Many travel to him for this 'inner journey' that he talks about. He's a baba with international connections, speaks many European languages, and is famed to have organised a rainbow gathering, where hippie-looking foreigners, I call them nirvana seeker with great reverence, had come in large numbers, congregated in the forest, and celebrated their being as one with the God. They have a shared intention that of peace, harmony, freedom, and respect. ‘That’s what all religions teach,’ Baba affirms.
This congregation happened many years ago and didn’t spread harmony, instead causing much consternation amongst the villagers. It is cloudy these days with sporadic downpour. Rainbows are not rare here, but no more rainbow gatherings.
He adopted this way of life when he was 28, he has never been intimate with a woman, he says and I believe, for that’s something he never felt inclined to. His parents—who he calls guardian—took him to Rameshwaram, where he died, and they, his guardian, according to him, were obliged to throw his mortal remains in the sea, when a sage intervened, and said, ‘the boy is not dead.’
He was dead and then he came back. A break from the past. And nothing was the same again. He was destined for a life of a sage that he leads with penchant. Those who know him, say, his stories change. But, what is constant in this world?
Osho, who he admires, calls him a genius, though, not a sage, had famously said, ‘I am deliberately inconsistent, contradictory, so that you cannot make any body of knowledge out of me. So, if one day you start gathering something, another day I take it away. I don't allow you to gather anything.’ He talks about Osho’s book, From Sex to Superconsciousness. Repression cannot be a path to liberation, he concurs.
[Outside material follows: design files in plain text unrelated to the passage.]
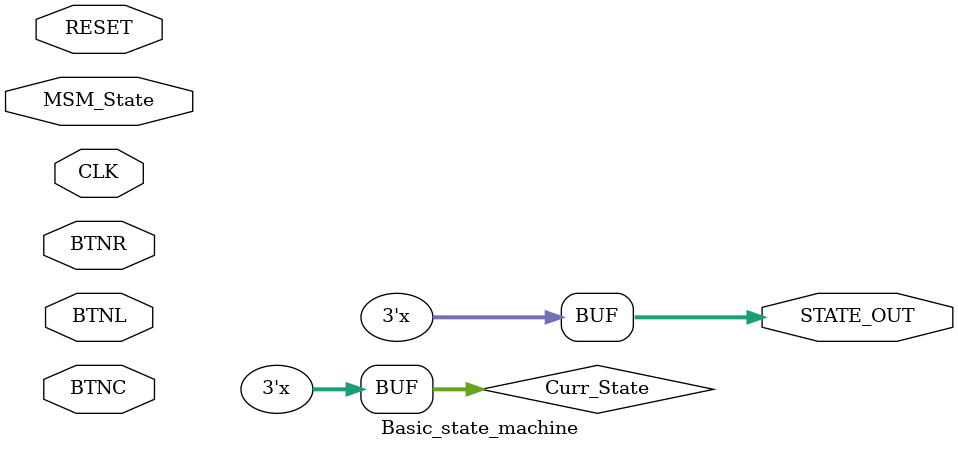
<source format=v>
`timescale 1ns / 1ps


module Basic_state_machine(
    input CLK,
    input RESET,
    input BTNL,
    input BTNC,
    input BTNR,
    input MSM_State,
    output [2:0] STATE_OUT
    );
    
    reg [2:0] Curr_State;
    reg [2:0] Next_State;
    
    always@(posedge CLK)begin
      if(RESET)begin
      Curr_State<=3'd0;
      end
      else begin
      Curr_State<=Next_State;
      end
    end
    
    
    always@(Curr_State or BTNL or BTNR or BTNC or MSM_State)begin
      if(Curr_State==9)
      Curr_State<=0;
      else
      Curr_State<=Curr_State+1;
  end

   assign STATE_OUT=Curr_State;

endmodule

</source>
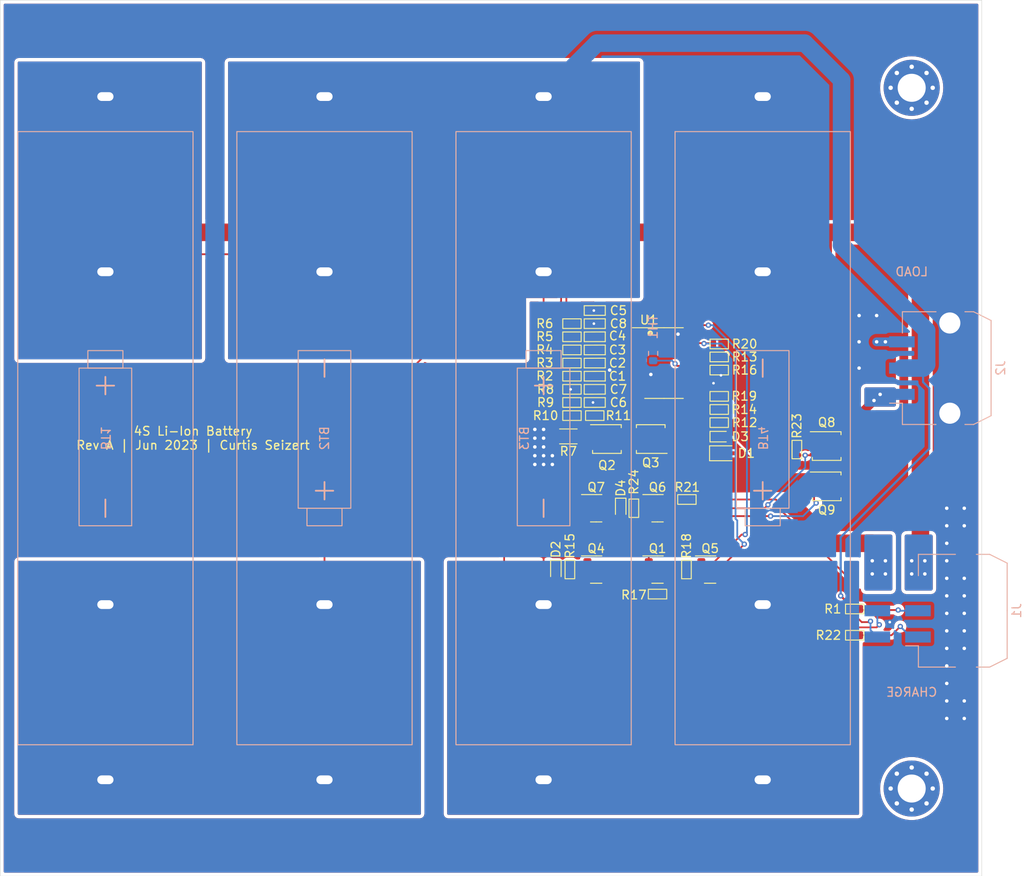
<source format=kicad_pcb>
(kicad_pcb (version 20211014) (generator pcbnew)

  (general
    (thickness 0.57)
  )

  (paper "A3")
  (layers
    (0 "F.Cu" signal)
    (31 "B.Cu" power)
    (32 "B.Adhes" user "B.Adhesive")
    (33 "F.Adhes" user "F.Adhesive")
    (34 "B.Paste" user)
    (35 "F.Paste" user)
    (36 "B.SilkS" user "B.Silkscreen")
    (37 "F.SilkS" user "F.Silkscreen")
    (38 "B.Mask" user)
    (39 "F.Mask" user)
    (40 "Dwgs.User" user "User.Drawings")
    (41 "Cmts.User" user "User.Comments")
    (42 "Eco1.User" user "User.Eco1")
    (43 "Eco2.User" user "User.Eco2")
    (44 "Edge.Cuts" user)
    (45 "Margin" user)
    (46 "B.CrtYd" user "B.Courtyard")
    (47 "F.CrtYd" user "F.Courtyard")
    (48 "B.Fab" user)
    (49 "F.Fab" user)
  )

  (setup
    (stackup
      (layer "F.SilkS" (type "Top Silk Screen"))
      (layer "F.Paste" (type "Top Solder Paste"))
      (layer "F.Mask" (type "Top Solder Mask") (thickness 0.01))
      (layer "F.Cu" (type "copper") (thickness 0.035))
      (layer "dielectric 1" (type "core") (thickness 0.48) (material "FR4") (epsilon_r 4.5) (loss_tangent 0.02))
      (layer "B.Cu" (type "copper") (thickness 0.035))
      (layer "B.Mask" (type "Bottom Solder Mask") (thickness 0.01))
      (layer "B.Paste" (type "Bottom Solder Paste"))
      (layer "B.SilkS" (type "Bottom Silk Screen"))
      (copper_finish "None")
      (dielectric_constraints no)
    )
    (pad_to_mask_clearance 0)
    (aux_axis_origin 30 30)
    (pcbplotparams
      (layerselection 0x00010fc_ffffffff)
      (disableapertmacros false)
      (usegerberextensions true)
      (usegerberattributes true)
      (usegerberadvancedattributes true)
      (creategerberjobfile false)
      (svguseinch false)
      (svgprecision 6)
      (excludeedgelayer true)
      (plotframeref false)
      (viasonmask false)
      (mode 1)
      (useauxorigin false)
      (hpglpennumber 1)
      (hpglpenspeed 20)
      (hpglpendiameter 15.000000)
      (dxfpolygonmode true)
      (dxfimperialunits true)
      (dxfusepcbnewfont true)
      (psnegative false)
      (psa4output false)
      (plotreference true)
      (plotvalue true)
      (plotinvisibletext false)
      (sketchpadsonfab false)
      (subtractmaskfromsilk true)
      (outputformat 1)
      (mirror false)
      (drillshape 0)
      (scaleselection 1)
      (outputdirectory "Gerbers/")
    )
  )

  (net 0 "")
  (net 1 "BATT-")
  (net 2 "Net-(C2-Pad1)")
  (net 3 "Net-(C3-Pad1)")
  (net 4 "Net-(C4-Pad1)")
  (net 5 "PACK-")
  (net 6 "PACK+")
  (net 7 "VDD")
  (net 8 "4P")
  (net 9 "3P")
  (net 10 "2P")
  (net 11 "1P")
  (net 12 "AVDD")
  (net 13 "Net-(C4-Pad2)")
  (net 14 "Net-(C7-Pad2)")
  (net 15 "Net-(C7-Pad1)")
  (net 16 "unconnected-(U1-Pad15)")
  (net 17 "unconnected-(U1-Pad21)")
  (net 18 "/CHG_FET_G")
  (net 19 "/DSG_FET_G")
  (net 20 "V_{OUT}-")
  (net 21 "V_{OUT}+")
  (net 22 "Net-(R19-Pad1)")
  (net 23 "PWR_SW")
  (net 24 "CHG")
  (net 25 "PWR_SW_GND")
  (net 26 "/PRES")
  (net 27 "Net-(Q4-Pad3)")
  (net 28 "Net-(Q7-Pad3)")
  (net 29 "Net-(R11-Pad1)")
  (net 30 "Net-(R16-Pad2)")
  (net 31 "Net-(D1-Pad2)")
  (net 32 "Net-(D2-Pad1)")
  (net 33 "NMOS_G")
  (net 34 "Net-(Q6-Pad3)")
  (net 35 "Net-(Q2-Pad1)")
  (net 36 "Net-(Q2-Pad5)")
  (net 37 "Net-(R13-Pad1)")
  (net 38 "Net-(R13-Pad2)")
  (net 39 "Net-(R1-Pad2)")

  (footprint "Capacitor_SMD:C_0603_1608Metric_red_outline" (layer "F.Cu") (at 105.8375 75.925))

  (footprint "Resistor_SMD:R_0603_1608Metric_red" (layer "F.Cu") (at 105.8375 77.425 180))

  (footprint "Resistor_SMD:R_0603_1608Metric_red" (layer "F.Cu") (at 120.0375 69.245))

  (footprint "Resistor_SMD:R_0603_1608Metric_red" (layer "F.Cu") (at 128.9 81.3 -90))

  (footprint "Package_TO_SOT_SMD:SOT-23" (layer "F.Cu") (at 119 95))

  (footprint "Package_SO:Vishay_PowerPAK_1212-8_Single" (layer "F.Cu") (at 112.225 80.1 180))

  (footprint "Resistor_SMD:R_0603_1608Metric_red" (layer "F.Cu") (at 120.0375 72.225 180))

  (footprint "Resistor_SMD:R_0603_1608Metric_red" (layer "F.Cu") (at 103.2375 69.925))

  (footprint "Resistor_SMD:R_0603_1608Metric_red" (layer "F.Cu") (at 120.0375 70.725 180))

  (footprint "Resistor_SMD:R_1206_3216Metric_red" (layer "F.Cu") (at 102.825 79.8))

  (footprint "Resistor_SMD:R_0603_1608Metric_red" (layer "F.Cu") (at 103.2375 68.425))

  (footprint "Capacitor_SMD:C_0603_1608Metric_red_outline" (layer "F.Cu") (at 105.8375 71.425 180))

  (footprint "Package_SO:Vishay_PowerPAK_1212-8_Single" (layer "F.Cu") (at 107.225 80.1))

  (footprint "Diode_SMD:D_SOD-323" (layer "F.Cu") (at 120.4375 81.725))

  (footprint "Package_TO_SOT_SMD:SOT-23" (layer "F.Cu") (at 106 95))

  (footprint "Resistor_SMD:R_0603_1608Metric_red" (layer "F.Cu") (at 103.2375 72.925))

  (footprint "Resistor_SMD:R_0603_1608Metric_red" (layer "F.Cu") (at 110.3 88 -90))

  (footprint "Capacitor_SMD:C_0603_1608Metric_red_outline" (layer "F.Cu") (at 105.8375 66.925 180))

  (footprint "Resistor_SMD:R_0603_1608Metric_red" (layer "F.Cu") (at 120.0375 78.225))

  (footprint "Package_SO:Vishay_PowerPAK_1212-8_Single" (layer "F.Cu") (at 132.3 85.5))

  (footprint "Resistor_SMD:R_0603_1608Metric_red" (layer "F.Cu") (at 135.5 99.5))

  (footprint "Diode_SMD:D_SOD-523" (layer "F.Cu") (at 101.4 95.1 -90))

  (footprint "Package_TO_SOT_SMD:SOT-23" (layer "F.Cu") (at 113 88))

  (footprint "Diode_SMD:D_SOD-523" (layer "F.Cu") (at 108.8 88 -90))

  (footprint "Capacitor_SMD:C_0603_1608Metric_red_outline" (layer "F.Cu") (at 105.8375 69.925 180))

  (footprint "Capacitor_SMD:C_0603_1608Metric_red_outline" (layer "F.Cu") (at 105.8375 65.425 180))

  (footprint "MountingHole:MountingHole_3.2mm_M3_Pad_Via" (layer "F.Cu") (at 142 120))

  (footprint "Resistor_SMD:R_0603_1608Metric_red" (layer "F.Cu") (at 116.35 87 180))

  (footprint "Resistor_SMD:R_0603_1608Metric_red" (layer "F.Cu") (at 135.5 102.5))

  (footprint "Package_TO_SOT_SMD:SOT-23" (layer "F.Cu") (at 113 95))

  (footprint "MountingHole:MountingHole_3.2mm_M3_Pad_Via" (layer "F.Cu") (at 142 40))

  (footprint "Resistor_SMD:R_0603_1608Metric_red" (layer "F.Cu") (at 103.2375 77.425 180))

  (footprint "Capacitor_SMD:C_0603_1608Metric_red_outline" (layer "F.Cu") (at 105.8375 74.425))

  (footprint "Resistor_SMD:R_0603_1608Metric_red" (layer "F.Cu") (at 116.3 95 90))

  (footprint "Package_TO_SOT_SMD:SOT-23" (layer "F.Cu") (at 106 88))

  (footprint "Capacitor_SMD:C_0603_1608Metric_red_outline" (layer "F.Cu") (at 105.8375 68.425 180))

  (footprint "Package_SO:Vishay_PowerPAK_1212-8_Single" (layer "F.Cu") (at 132.3 80.9))

  (footprint "Resistor_SMD:R_0603_1608Metric_red" (layer "F.Cu") (at 103 95 -90))

  (footprint "Resistor_SMD:R_0603_1608Metric_red" (layer "F.Cu") (at 120.0375 76.725 180))

  (footprint "Capacitor_SMD:C_0603_1608Metric_red_outline" (layer "F.Cu") (at 105.8375 72.925 180))

  (footprint "Resistor_SMD:R_0603_1608Metric_red" (layer "F.Cu") (at 113 97.8 180))

  (footprint "Resistor_SMD:R_0603_1608Metric_red" (layer "F.Cu") (at 103.2375 74.425))

  (footprint "NetTie:NetTie-2_SMD_Pad0.2mm" (layer "F.Cu") (at 102.6 64.9 -90))

  (footprint "Diode_SMD:D_SOD-523" (layer "F.Cu") (at 120.1375 79.825))

  (footprint "Package_SO:TSSOP-24_4.4x7.8mm_P0.65mm" (layer "F.Cu") (at 113.7375 71.425))

  (footprint "Resistor_SMD:R_0603_1608Metric_red" (layer "F.Cu") (at 103.2375 66.925))

  (footprint "Resistor_SMD:R_0603_1608Metric_red" (layer "F.Cu") (at 120.0375 75.225))

  (footprint "Resistor_SMD:R_0603_1608Metric_red" (layer "F.Cu") (at 103.2375 71.425))

  (footprint "Resistor_SMD:R_0603_1608Metric_red" (layer "F.Cu") (at 103.2375 75.925 180))

  (footprint "Battery:BatteryHolder_Keystone246_21700" (layer "B.Cu") (at 125 80 -90))

  (footprint "Connector_Molex:Molex_Micro-Fit_3.0_43650-0310_1x03-1MP_P3.00mm_Horizontal" (layer "B.Cu") (at 146 72 90))

  (footprint "Battery:BatteryHolder_Keystone246_21700" (layer "B.Cu") (at 75 80 -90))

  (footprint "Battery:BatteryHolder_Keystone246_21700" (layer "B.Cu") (at 100 80 90))

  (footprint "Battery:BatteryHolder_Keystone246_21700" (layer "B.Cu") (at 50 80 90))

  (footprint "Resistor_SMD:R_0603_1608Metric" (layer "B.Cu") (at 112.5 70.325 90))

  (footprint "Connector_Molex:Molex_Micro-Fit_3.0_43045-0610_2x03-1MP_P3.00mm_Horizontal" (layer "B.Cu") (at 140.4 99.7 90))

  (gr_rect (start 38 30) (end 150 130) (layer "Edge.Cuts") (width 0.05) (fill none) (tstamp d673b997-acdb-4854-a8d0-6744eb2db8ff))
  (gr_text "LOAD" (at 142 61) (layer "B.SilkS") (tstamp 30e9b825-518e-4860-93a1-1e01afccc3c8)
    (effects (font (size 1 1) (thickness 0.15)) (justify mirror))
  )
  (gr_text "CHARGE" (at 142 109) (layer "B.SilkS") (tstamp 98f26d76-e436-469e-9d1c-52e6e6b6793d)
    (effects (font (size 1 1) (thickness 0.15)) (justify mirror))
  )
  (gr_text "4S Li-Ion Battery\nRev A | Jun 2023 | Curtis Seizert" (at 60 80) (layer "F.SilkS") (tstamp 2ed4fab9-4e1a-4e77-b796-da6356dc05f8)
    (effects (font (size 1 1) (thickness 0.15)))
  )

  (segment (start 111.55 96.4) (end 112 95.95) (width 0.2) (layer "F.Cu") (net 1) (tstamp 0063186f-fd03-4294-8dc9-e48f3aa7fd24))
  (segment (start 118.4375 73.725) (end 119.3875 73.725) (width 0.2) (layer "F.Cu") (net 1) (tstamp 0a74cff9-4c19-4fb2-ba43-658198a52382))
  (segment (start 101.
... [449289 chars truncated]
</source>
In his own experience, when he was travelling abroad, and leading a group of nirvana seekers, there were women who tried to dazzle him with their swaying bodies in dishabille, perhaps to entice him. All they managed to do was force a smile on his face. And he appreciated their intensity, it’s an energy after all. It felt like a gush of wind that woke him up only to realise, these women were, like toddlers, trying to gain his attention, to play with them.
With him time passes by very fast. Looking at him, one can’t help but think, this is one good way of existing on this planet. Baba has reached a certain state, where temptations are not tempting, when the usual pulls and pushes don’t touch you, and you become a witness unto yourself, and to the world around you. Then you are your own sanctum and the present moment becomes continuous. As Marshall McLuhan famously said, ‘The Medium is the Message.’